:: WHAT IS NEEDED ::
Copy out each of the following lines character for character, keeping their order and line breaks.

:: SUPPLIED MATERIAL ::
········

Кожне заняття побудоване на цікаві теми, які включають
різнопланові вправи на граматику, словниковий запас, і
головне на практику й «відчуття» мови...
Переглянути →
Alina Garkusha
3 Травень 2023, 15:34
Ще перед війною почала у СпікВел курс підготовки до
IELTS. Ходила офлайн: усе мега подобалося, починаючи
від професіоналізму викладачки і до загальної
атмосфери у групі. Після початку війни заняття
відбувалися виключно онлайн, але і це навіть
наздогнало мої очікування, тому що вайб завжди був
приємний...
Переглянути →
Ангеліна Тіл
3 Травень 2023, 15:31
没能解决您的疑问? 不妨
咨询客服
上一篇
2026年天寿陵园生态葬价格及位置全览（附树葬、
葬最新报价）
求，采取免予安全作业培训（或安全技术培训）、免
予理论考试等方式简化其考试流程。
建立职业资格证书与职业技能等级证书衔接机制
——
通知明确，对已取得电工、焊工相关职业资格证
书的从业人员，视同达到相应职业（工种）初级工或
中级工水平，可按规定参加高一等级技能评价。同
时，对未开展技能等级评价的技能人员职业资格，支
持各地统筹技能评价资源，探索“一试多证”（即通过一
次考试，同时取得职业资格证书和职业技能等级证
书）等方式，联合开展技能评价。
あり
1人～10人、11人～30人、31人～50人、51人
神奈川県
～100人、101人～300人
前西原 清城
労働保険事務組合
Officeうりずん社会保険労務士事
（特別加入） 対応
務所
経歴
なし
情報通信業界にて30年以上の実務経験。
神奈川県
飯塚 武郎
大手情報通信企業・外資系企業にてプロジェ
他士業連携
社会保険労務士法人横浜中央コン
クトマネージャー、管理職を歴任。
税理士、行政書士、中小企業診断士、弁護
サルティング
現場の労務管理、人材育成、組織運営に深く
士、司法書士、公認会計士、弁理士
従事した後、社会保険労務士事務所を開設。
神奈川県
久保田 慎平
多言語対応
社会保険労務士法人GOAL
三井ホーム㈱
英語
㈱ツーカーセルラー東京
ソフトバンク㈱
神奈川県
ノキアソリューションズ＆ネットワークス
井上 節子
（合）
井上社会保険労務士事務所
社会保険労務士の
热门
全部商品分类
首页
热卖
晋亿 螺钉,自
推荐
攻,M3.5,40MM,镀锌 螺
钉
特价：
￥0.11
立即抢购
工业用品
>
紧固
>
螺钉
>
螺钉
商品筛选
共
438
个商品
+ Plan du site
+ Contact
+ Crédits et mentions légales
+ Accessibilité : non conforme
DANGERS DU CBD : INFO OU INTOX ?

········

:: SOLUTION TO THE PROBLEM ::
Кожне заняття побудоване на цікаві теми, які включають
різнопланові вправи на граматику, словниковий запас, і
головне на практику й «відчуття» мови...
Переглянути →
Alina Garkusha
3 Травень 2023, 15:34
Ще перед війною почала у СпікВел курс підготовки до
IELTS. Ходила офлайн: усе мега подобалося, починаючи
від професіоналізму викладачки і до загальної
атмосфери у групі. Після початку війни заняття
відбувалися виключно онлайн, але і це навіть
наздогнало мої очікування, тому що вайб завжди був
приємний...
Переглянути →
Ангеліна Тіл
3 Травень 2023, 15:31
没能解决您的疑问? 不妨
咨询客服
上一篇
2026年天寿陵园生态葬价格及位置全览（附树葬、
葬最新报价）
求，采取免予安全作业培训（或安全技术培训）、免
予理论考试等方式简化其考试流程。
建立职业资格证书与职业技能等级证书衔接机制
——
通知明确，对已取得电工、焊工相关职业资格证
书的从业人员，视同达到相应职业（工种）初级工或
中级工水平，可按规定参加高一等级技能评价。同
时，对未开展技能等级评价的技能人员职业资格，支
持各地统筹技能评价资源，探索“一试多证”（即通过一
次考试，同时取得职业资格证书和职业技能等级证
书）等方式，联合开展技能评价。
あり
1人～10人、11人～30人、31人～50人、51人
神奈川県
～100人、101人～300人
前西原 清城
労働保険事務組合
Officeうりずん社会保険労務士事
（特別加入） 対応
務所
経歴
なし
情報通信業界にて30年以上の実務経験。
神奈川県
飯塚 武郎
大手情報通信企業・外資系企業にてプロジェ
他士業連携
社会保険労務士法人横浜中央コン
クトマネージャー、管理職を歴任。
税理士、行政書士、中小企業診断士、弁護
サルティング
現場の労務管理、人材育成、組織運営に深く
士、司法書士、公認会計士、弁理士
従事した後、社会保険労務士事務所を開設。
神奈川県
久保田 慎平
多言語対応
社会保険労務士法人GOAL
三井ホーム㈱
英語
㈱ツーカーセルラー東京
ソフトバンク㈱
神奈川県
ノキアソリューションズ＆ネットワークス
井上 節子
（合）
井上社会保険労務士事務所
社会保険労務士の
热门
全部商品分类
首页
热卖
晋亿 螺钉,自
推荐
攻,M3.5,40MM,镀锌 螺
钉
特价：
￥0.11
立即抢购
工业用品
>
紧固
>
螺钉
>
螺钉
商品筛选
共
438
个商品
+ Plan du site
+ Contact
+ Crédits et mentions légales
+ Accessibilité : non conforme
DANGERS DU CBD : INFO OU INTOX ?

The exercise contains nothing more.